Walker, a trained attorney among other things, was the last person with whom the pair should have argued points of law. He dismissed their argument by pointing out that the Transit Company’s contract with the Nicaraguan government, with which Walker had made himself totally familiar, specifically stated that these vessels were to operate under the Nicaraguan flag, which meant Nicaraguan authorities could requisition them if need be. Walker would later admit that previously, he’d deliberately lied “to disarm Mr. Cushing.” He had assured the Transit Company man that he knew of no way in which the steamers could be of use to him, although he did show Cushing the document signed by Provisional Director Castellon authorizing him to act in respect to the Transit Company and its debts to the Nicaraguan government. 13 His lie ensured that the Transit Company took no steps to keep its vessels out of Walker’s hands.

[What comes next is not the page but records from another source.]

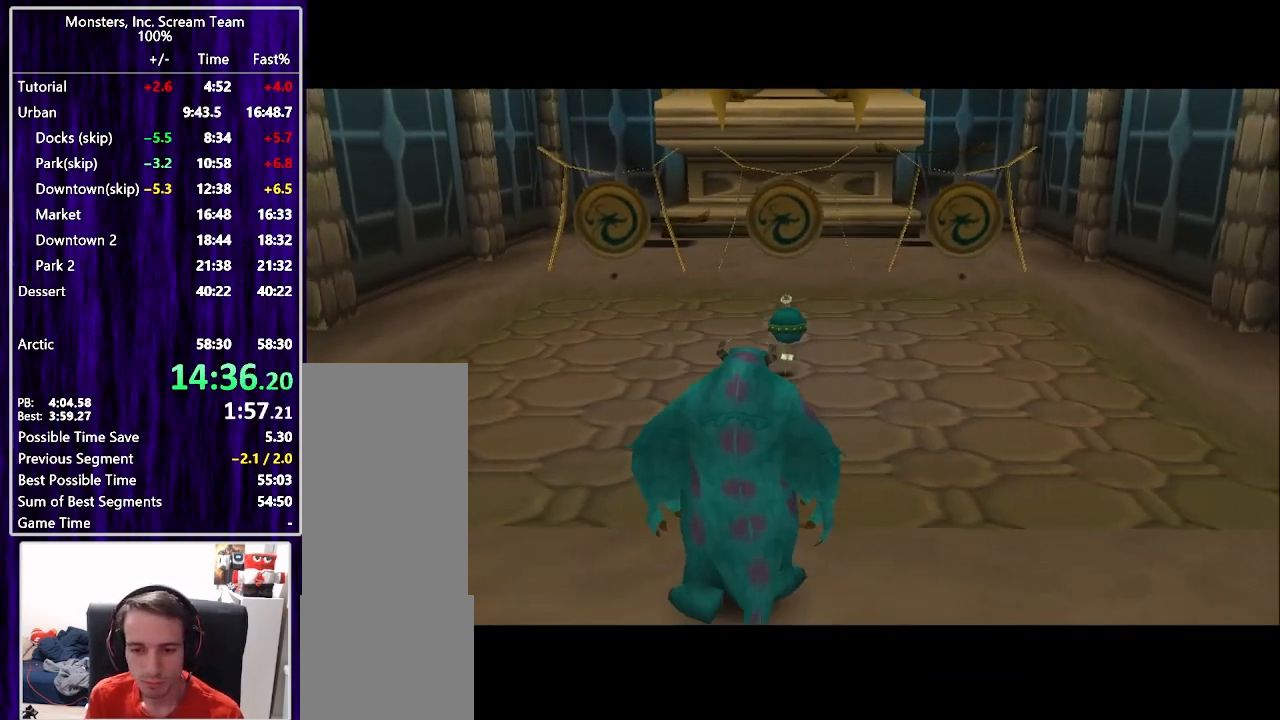
Gameplay with a controller (PlayStation layout); each line is a JSON object with the inputs held at the frame after it. "events" lists button and stick changes between this image and that frame as [ms after this image, input, new state], when the widget could be followed in between. Not read: L3 left_stick.
{"buttons": ["DPAD_UP"], "right_stick": "center", "events": [[33, "DPAD_UP", "down"]]}
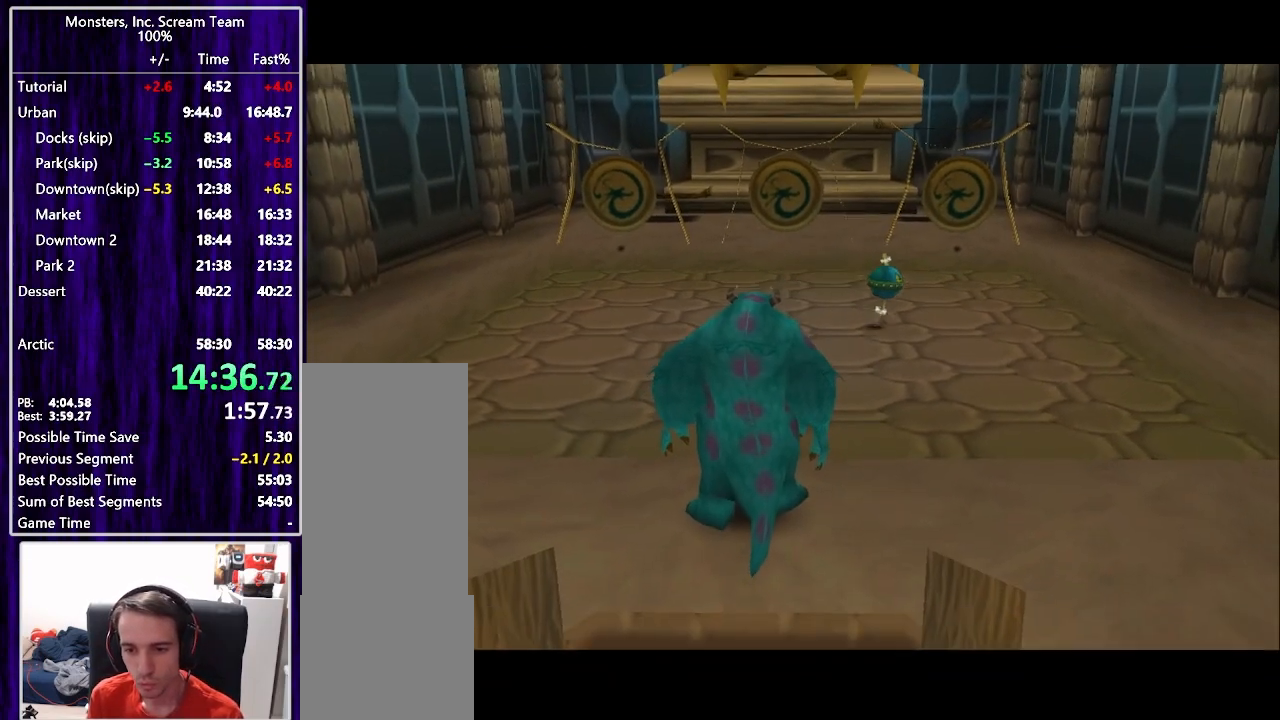
{"buttons": ["DPAD_UP"], "right_stick": "center", "events": [[233, "DPAD_RIGHT", "down"], [367, "DPAD_RIGHT", "up"]]}
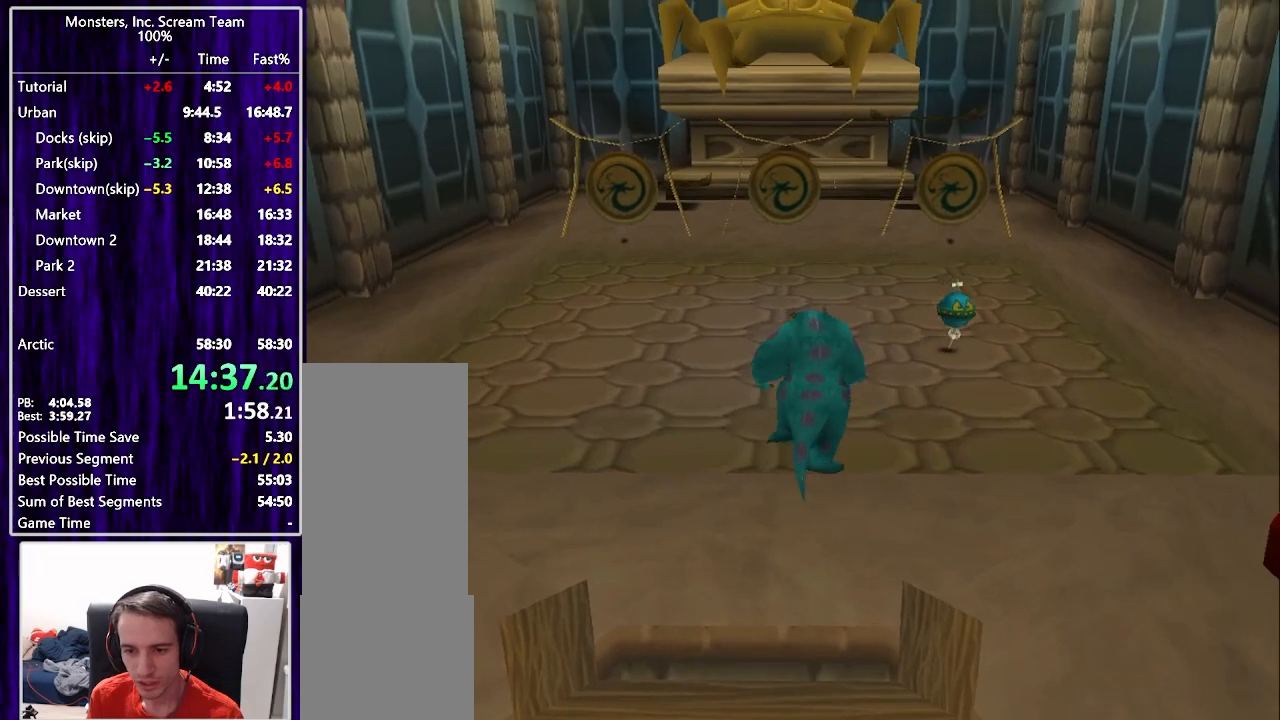
{"buttons": ["SQUARE", "DPAD_UP"], "right_stick": "center", "events": [[233, "DPAD_RIGHT", "down"], [300, "SQUARE", "down"], [333, "DPAD_RIGHT", "up"], [400, "SQUARE", "up"], [450, "SQUARE", "down"]]}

Through that night, sentries stood guard over the steamer and around the settlement to prevent word leaking out that Walker had taken control of La Virgen. Next day, Thursday, when the steamer was scheduled to sail on, Walker’s entire force was crammed aboard, along with the two field guns. Walker even took along a pair of horses, one for Colonel Valle and another for Lieutenant Colonel Gilman.
A little after 4:30 P.M., the overloaded side-wheeler slowly pulled away from the jetty and turned her bow toward San Carlos, on the eastern side of the lake. No one on board except William Walker and Chelon Valle knew where La Virgen was heading. On her scheduled run, the steamer would head across the lake to San Carlos and the San Juan River. But once she was on the lake, up in the pilothouse Walker gave Captain Scott a new heading, and the skipper resignedly spun the wheel. The prow gradually came around to port, until it pointed north.
On La Virgen’s two crowded decks, Valle’s Nicaraguan soldiers looked at each other with surprise. This quickly turned to excitement. Soon, Democraticos were clapping each other on the back, shouting like madmen, and dancing around, cheering with joy. The Falange’s Americans looked at them as if they were lunatics, until someone explained that it had dawned on the Nicaraguans just where they were heading—Colonel Walker was bypassing Rivas and taking them to attack Granada. Granada, where the Legitimista leadership sat, protected by a depleted, demoralized garrison. This was Walker’s secret plan. Rather than continuing to strike at the body of the enemy in the hope of causing a mortal wound, he was going straight for the head, to remove it with one bold thrust. If he succeeded, the war would be as good as over.
In the late afternoon, with the sun descending in the western sky to its left, the green-hulled lake steamer, its heavy load making her sit low in the water, headed up the lake, taking Walker’s little army toward its appointment with destiny.